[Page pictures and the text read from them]
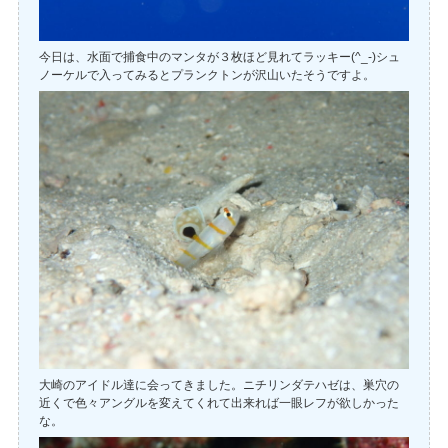
今日は、水面で捕食中のマンタが３枚ほど見れてラッキー(^_-)シュ
ノーケルで入ってみるとプランクトンが沢山いたそうですよ。
大崎のアイドル達に会ってきました。ニチリンダテハゼは、巣穴の
近くで色々アングルを変えてくれて出来れば一眼レフが欲しかった
な。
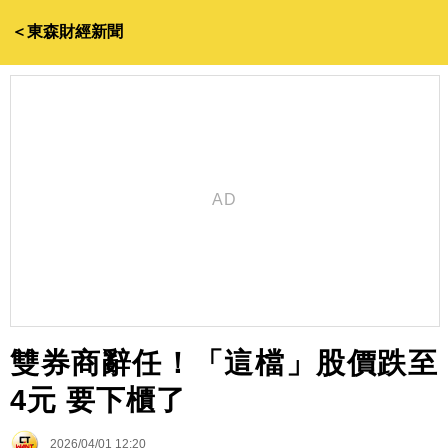
＜東森財經新聞
雙券商辭任！「這檔」股價跌至
4元 要下櫃了
2026/04/01 12:20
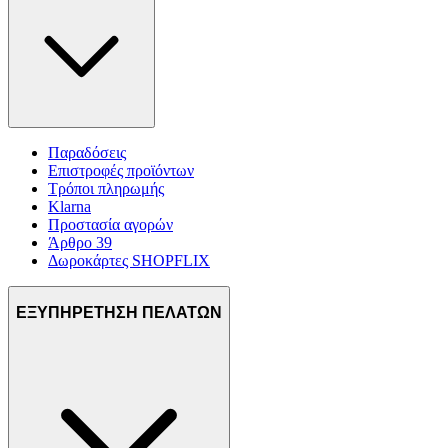
Παραδόσεις
Επιστροφές προϊόντων
Τρόποι πληρωμής
Klarna
Προστασία αγορών
Άρθρο 39
Δωροκάρτες SHOPFLIX
ΕΞΥΠΗΡΕΤΗΣΗ ΠΕΛΑΤΩΝ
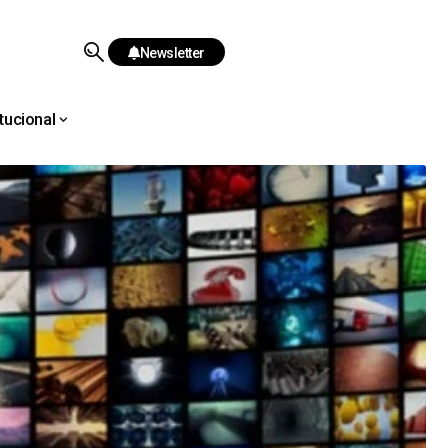
Newsletter
itucional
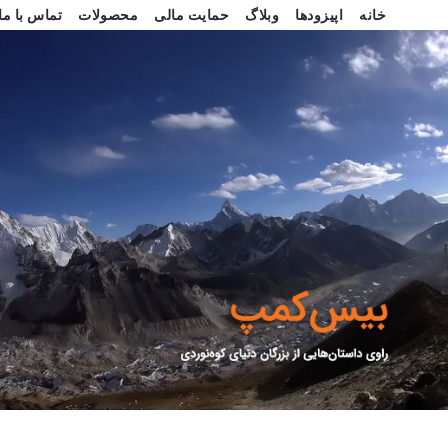
خانه
اپیزودها
وبلاگ
حمایت مالی
محصولات
تماس با ما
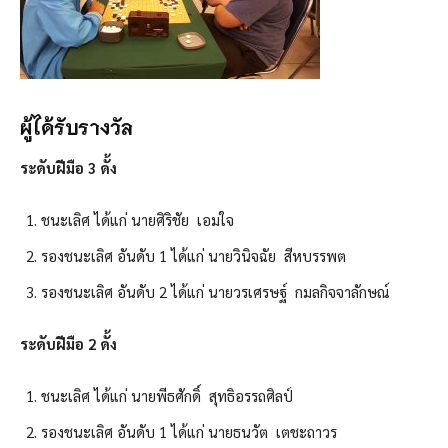
ผู้ได้รับรางวัล
ระดับฝีมือ 3 ดั้ง
ชนะเลิศ ได้แก่ นายศิริชัย เอมใจ
รองชนะเลิศ อันดับ 1 ได้แก่ นายวินิจฉัย สีหบรรพต
รองชนะเลิศ อันดับ 2 ได้แก่ นายวรเศรษฐ์ กมลกิจจาลักษณ์
ระดับฝีมือ 2 ดั้ง
ชนะเลิศ ได้แก่ นายพีธศักดิ์ สุทธิอรรถศิลป์
รองชนะเลิศ อันดับ 1 ได้แก่ นายธนวัต เตชะถาวร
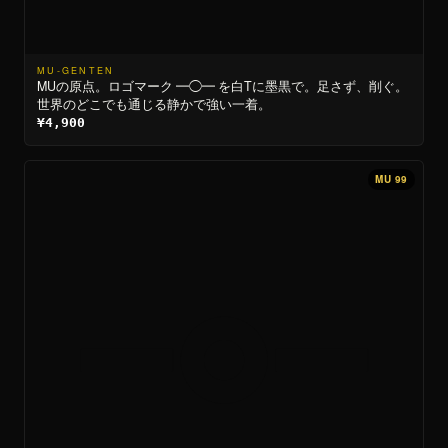
MU-GENTEN
MUの原点。ロゴマーク ━◯━ を白Tに墨黒で。足さず、削ぐ。
世界のどこでも通じる静かで強い一着。
¥4,900
MU 99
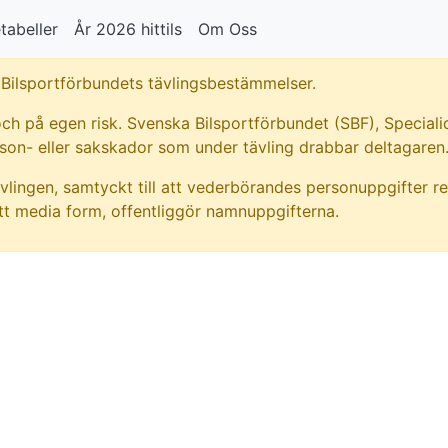
tabeller
År 2026 hittils
Om Oss
Bilsportförbundets tävlingsbestämmelser.
ch på egen risk. Svenska Bilsportförbundet (SBF), Specialid
rson- eller sakskador som under tävling drabbar deltagaren
vlingen, samtyckt till att vederbörandes personuppgifter re
t media form, offentliggör namnuppgifterna.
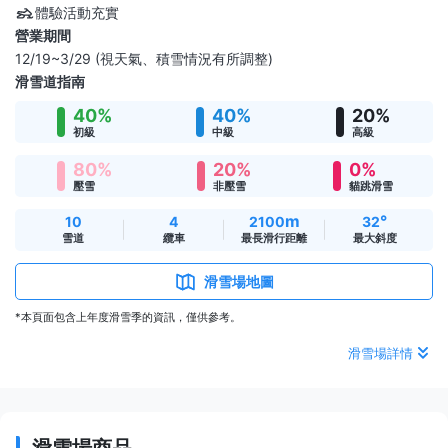
體驗活動充實
營業期間
12/19~3/29 (視天氣、積雪情況有所調整)
滑雪道指南
40%
40%
20%
初級
中級
高級
80%
20%
0%
壓雪
非壓雪
貓跳滑雪
m
°
10
4
2100
32
雪道
纜車
最長滑行距離
最大斜度
滑雪場地圖
*本頁面包含上年度滑雪季的資訊，僅供參考。
滑雪場詳情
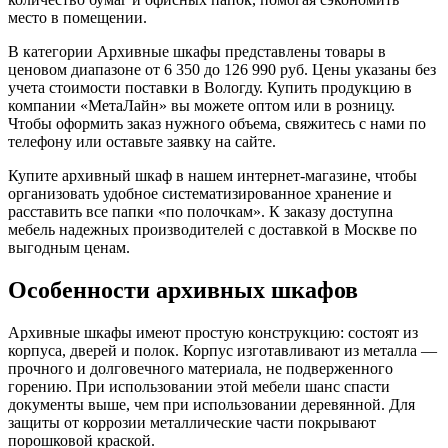
место в помещении.
В категории Архивные шкафы представлены товары в
ценовом диапазоне от 6 350 до 126 990 руб. Цены указаны без
учета стоимости поставки в Вологду. Купить продукцию в
компании «МетаЛайн» вы можете оптом или в розницу.
Чтобы оформить заказ нужного объема, свяжитесь с нами по
телефону или оставьте заявку на сайте.
Купите архивный шкаф в нашем интернет-магазине, чтобы
организовать удобное систематизированное хранение и
расставить все папки «по полочкам». К заказу доступна
мебель надежных производителей с доставкой в Москве по
выгодным ценам.
Особенности архивных шкафов
Архивные шкафы имеют простую конструкцию: состоят из
корпуса, дверей и полок. Корпус изготавливают из металла —
прочного и долговечного материала, не подверженного
горению. При использовании этой мебели шанс спасти
документы выше, чем при использовании деревянной. Для
защиты от коррозии металлические части покрывают
порошковой краской.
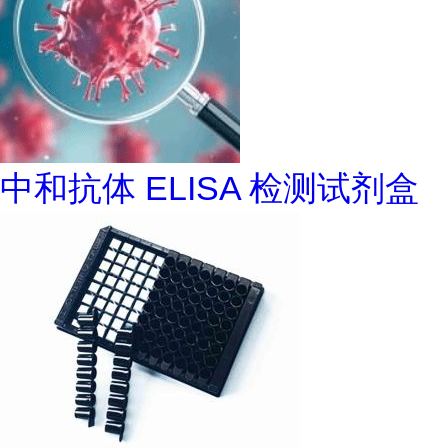
中和抗体 ELISA 检测试剂盒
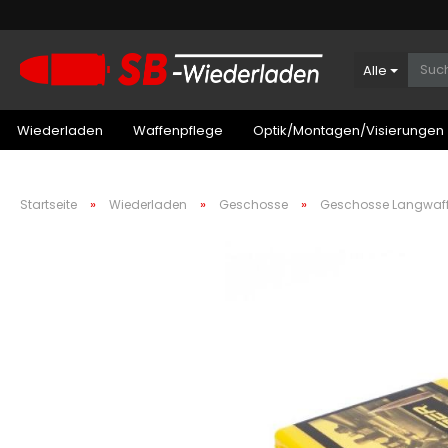
Alle
Wiederladen
Waffenpflege
Optik/Montagen/Visierungen
»
»
»
Startseite
Wiederladen
Geschosse
Geschosse Langwaf
Patronenboxen Kurzwaffe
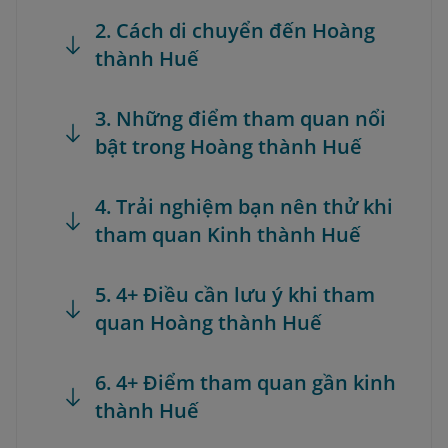
2. Cách di chuyển đến Hoàng
thành Huế
3. Những điểm tham quan nổi
bật trong Hoàng thành Huế
4. Trải nghiệm bạn nên thử khi
tham quan Kinh thành Huế
5. 4+ Điều cần lưu ý khi tham
quan Hoàng thành Huế
6. 4+ Điểm tham quan gần kinh
thành Huế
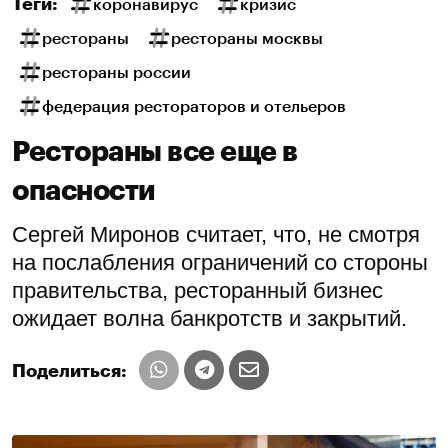
Теги:
коронавирус
кризис
рестораны
рестораны москвы
рестораны россии
федерация рестораторов и отельеров
Рестораны все еще в
опасности
Сергей Миронов считает, что, не смотря
на послабления ограничений со стороны
правительства, ресторанный бизнес
ожидает волна банкротств и закрытий.
Поделиться:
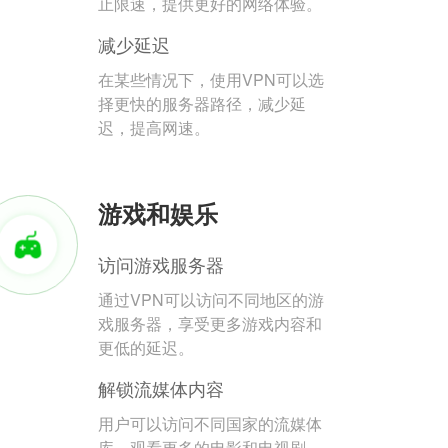
止限速，提供更好的网络体验。
减少延迟
在某些情况下，使用VPN可以选
择更快的服务器路径，减少延
迟，提高网速。
游戏和娱乐
访问游戏服务器
通过VPN可以访问不同地区的游
戏服务器，享受更多游戏内容和
更低的延迟。
解锁流媒体内容
用户可以访问不同国家的流媒体
库，观看更多的电影和电视剧。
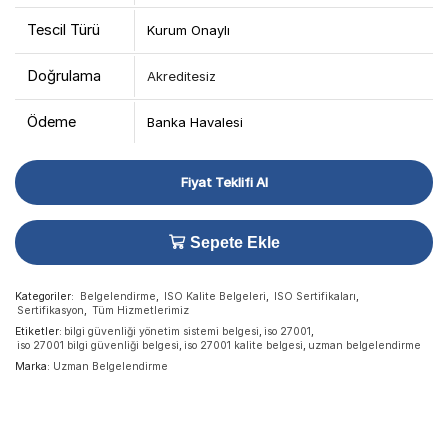
Tescil Türü
Kurum Onaylı
Doğrulama
Akreditesiz
Ödeme
Banka Havalesi
Fiyat Teklifi Al
Sepete Ekle
Kategoriler:
Belgelendirme
,
ISO Kalite Belgeleri
,
ISO Sertifikaları
,
Sertifikasyon
,
Tüm Hizmetlerimiz
Etiketler:
bilgi güvenliği yönetim sistemi belgesi
,
iso 27001
,
iso 27001 bilgi güvenliği belgesi
,
iso 27001 kalite belgesi
,
uzman belgelendirme
Marka:
Uzman Belgelendirme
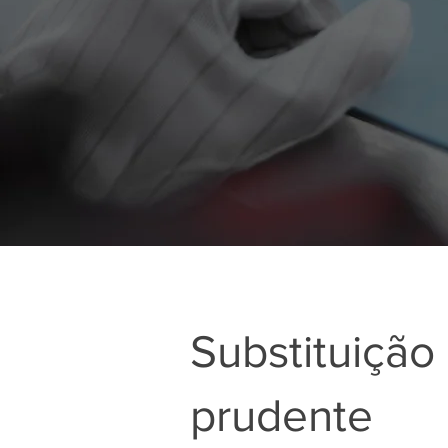
Substituição 
prudente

■ What to work on:
Retype the text lines of every entry above character for character. Omit the pictures from your answer.

■ Solution below:
今日は、水面で捕食中のマンタが３枚ほど見れてラッキー(^_-)シュ
ノーケルで入ってみるとプランクトンが沢山いたそうですよ。
大崎のアイドル達に会ってきました。ニチリンダテハゼは、巣穴の
近くで色々アングルを変えてくれて出来れば一眼レフが欲しかった
な。
＜東森財經新聞
雙券商辭任！「這檔」股價跌至
4元 要下櫃了
2026/04/01 12:20
Παραδόσεις
Επιστροφές προϊόντων
Τρόποι πληρωμής
Klarna
Προστασία αγορών
Άρθρο 39
Δωροκάρτες SHOPFLIX
ΕΞΥΠΗΡΕΤΗΣΗ ΠΕΛΑΤΩΝ
Newsletter
itucional
خانه
اپیزودها
وبلاگ
حمایت مالی
محصولات
تماس با ما
ผู้ได้รับรางวัล
ระดับฝีมือ 3 ดั้ง
ชนะเลิศ ได้แก่ นายศิริชัย เอมใจ
รองชนะเลิศ อันดับ 1 ได้แก่ นายวินิจฉัย สีหบรรพต
รองชนะเลิศ อันดับ 2 ได้แก่ นายวรเศรษฐ์ กมลกิจจาลักษณ์
ระดับฝีมือ 2 ดั้ง
ชนะเลิศ ได้แก่ นายพีธศักดิ์ สุทธิอรรถศิลป์
รองชนะเลิศ อันดับ 1 ได้แก่ นายธนวัต เตชะถาวร
MU-GENTEN
MUの原点。ロゴマーク ━◯━ を白Tに墨黒で。足さず、削ぐ。
世界のどこでも通じる静かで強い一着。
¥4,900
MU 99
tabeller
År 2026 hittils
Om Oss
Bilsportförbundets tävlingsbestämmelser.
ch på egen risk. Svenska Bilsportförbundet (SBF), Specialid
rson- eller sakskador som under tävling drabbar deltagaren
vlingen, samtyckt till att vederbörandes personuppgifter re
t media form, offentliggör namnuppgifterna.
體驗活動充實
營業期間
12/19~3/29 (視天氣、積雪情況有所調整)
滑雪道指南
40%
40%
20%
初級
中級
高級
80%
20%
0%
壓雪
非壓雪
貓跳滑雪
m
°
10
4
2100
32
雪道
纜車
最長滑行距離
最大斜度
滑雪場地圖
*本頁面包含上年度滑雪季的資訊，僅供參考。
滑雪場詳情
место в помещении.
В категории Архивные шкафы представлены товары в
ценовом диапазоне от 6 350 до 126 990 руб. Цены указаны без
учета стоимости поставки в Вологду. Купить продукцию в
компании «МетаЛайн» вы можете оптом или в розницу.
Чтобы оформить заказ нужного объема, свяжитесь с нами по
телефону или оставьте заявку на сайте.
Купите архивный шкаф в нашем интернет-магазине, чтобы
организовать удобное систематизированное хранение и
расставить все папки «по полочкам». К заказу доступна
мебель надежных производителей с доставкой в Москве по
выгодным ценам.
Особенности архивных шкафов
Архивные шкафы имеют простую конструкцию: состоят из
корпуса, дверей и полок. Корпус изготавливают из металла —
прочного и долговечного материала, не подверженного
горению. При использовании этой мебели шанс спасти
документы выше, чем при использовании деревянной. Для
защиты от коррозии металлические части покрывают
порошковой краской.
中和抗体 ELISA 检测试剂盒
Alle
Wiederladen
Waffenpflege
Optik/Montagen/Visierungen
»
»
»
Startseite
Wiederladen
Geschosse
Geschosse Langwaf
Patronenboxen Kurzwaffe
2. Cách di chuyển đến Hoàng
thành Huế
3. Những điểm tham quan nổi
bật trong Hoàng thành Huế
4. Trải nghiệm bạn nên thử khi
tham quan Kinh thành Huế
5. 4+ Điều cần lưu ý khi tham
quan Hoàng thành Huế
6. 4+ Điểm tham quan gần kinh
thành Huế
Теги:
коронавирус
кризис
рестораны
рестораны москвы
рестораны россии
федерация рестораторов и отельеров
Рестораны все еще в
опасности
Сергей Миронов считает, что, не смотря
на послабления ограничений со стороны
правительства, ресторанный бизнес
ожидает волна банкротств и закрытий.
Поделиться:
止限速，提供更好的网络体验。
减少延迟
在某些情况下，使用VPN可以选
择更快的服务器路径，减少延
迟，提高网速。
游戏和娱乐
访问游戏服务器
通过VPN可以访问不同地区的游
戏服务器，享受更多游戏内容和
更低的延迟。
解锁流媒体内容
用户可以访问不同国家的流媒体
库，观看更多的电影和电视剧。
Tescil Türü
Kurum Onaylı
Doğrulama
Akreditesiz
Ödeme
Banka Havalesi
Fiyat Teklifi Al
Sepete Ekle
Kategoriler:
Belgelendirme
,
ISO Kalite Belgeleri
,
ISO Sertifikaları
,
Sertifikasyon
,
Tüm Hizmetlerimiz
Etiketler:
bilgi güvenliği yönetim sistemi belgesi
,
iso 27001
,
iso 27001 bilgi güvenliği belgesi
,
iso 27001 kalite belgesi
,
uzman belgelendirme
Marka:
Uzman Belgelendirme
Substituição 
prudente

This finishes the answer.